(Saved entries)

▼

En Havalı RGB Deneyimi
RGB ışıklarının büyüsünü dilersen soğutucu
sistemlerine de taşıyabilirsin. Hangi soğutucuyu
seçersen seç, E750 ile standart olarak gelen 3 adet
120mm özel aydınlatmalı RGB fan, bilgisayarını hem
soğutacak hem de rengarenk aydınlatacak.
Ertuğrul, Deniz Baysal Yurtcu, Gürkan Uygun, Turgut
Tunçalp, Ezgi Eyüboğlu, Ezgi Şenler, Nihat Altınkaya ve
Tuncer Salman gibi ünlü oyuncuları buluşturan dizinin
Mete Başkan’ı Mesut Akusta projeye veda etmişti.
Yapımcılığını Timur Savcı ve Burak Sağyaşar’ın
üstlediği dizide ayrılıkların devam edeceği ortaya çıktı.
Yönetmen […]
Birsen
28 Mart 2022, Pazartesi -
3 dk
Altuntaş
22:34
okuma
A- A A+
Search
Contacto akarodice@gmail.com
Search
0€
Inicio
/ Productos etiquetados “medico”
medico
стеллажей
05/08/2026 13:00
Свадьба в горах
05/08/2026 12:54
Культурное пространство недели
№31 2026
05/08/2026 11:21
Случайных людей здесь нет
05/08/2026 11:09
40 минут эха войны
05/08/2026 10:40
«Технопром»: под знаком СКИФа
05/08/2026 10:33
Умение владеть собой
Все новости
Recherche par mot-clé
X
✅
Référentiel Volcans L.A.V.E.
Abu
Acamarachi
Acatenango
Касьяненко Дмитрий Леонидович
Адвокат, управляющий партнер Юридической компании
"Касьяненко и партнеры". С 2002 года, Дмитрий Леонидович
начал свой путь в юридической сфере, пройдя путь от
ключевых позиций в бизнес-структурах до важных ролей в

▲

_TRY IT_. Copy every one of the lines above with no changes at all.

_SOLUTION TO THE EXERCISE_.
En Havalı RGB Deneyimi
RGB ışıklarının büyüsünü dilersen soğutucu
sistemlerine de taşıyabilirsin. Hangi soğutucuyu
seçersen seç, E750 ile standart olarak gelen 3 adet
120mm özel aydınlatmalı RGB fan, bilgisayarını hem
soğutacak hem de rengarenk aydınlatacak.
Ertuğrul, Deniz Baysal Yurtcu, Gürkan Uygun, Turgut
Tunçalp, Ezgi Eyüboğlu, Ezgi Şenler, Nihat Altınkaya ve
Tuncer Salman gibi ünlü oyuncuları buluşturan dizinin
Mete Başkan’ı Mesut Akusta projeye veda etmişti.
Yapımcılığını Timur Savcı ve Burak Sağyaşar’ın
üstlediği dizide ayrılıkların devam edeceği ortaya çıktı.
Yönetmen […]
Birsen
28 Mart 2022, Pazartesi -
3 dk
Altuntaş
22:34
okuma
A- A A+
Search
Contacto akarodice@gmail.com
Search
0€
Inicio
/ Productos etiquetados “medico”
medico
стеллажей
05/08/2026 13:00
Свадьба в горах
05/08/2026 12:54
Культурное пространство недели
№31 2026
05/08/2026 11:21
Случайных людей здесь нет
05/08/2026 11:09
40 минут эха войны
05/08/2026 10:40
«Технопром»: под знаком СКИФа
05/08/2026 10:33
Умение владеть собой
Все новости
Recherche par mot-clé
X
✅
Référentiel Volcans L.A.V.E.
Abu
Acamarachi
Acatenango
Касьяненко Дмитрий Леонидович
Адвокат, управляющий партнер Юридической компании
"Касьяненко и партнеры". С 2002 года, Дмитрий Леонидович
начал свой путь в юридической сфере, пройдя путь от
ключевых позиций в бизнес-структурах до важных ролей в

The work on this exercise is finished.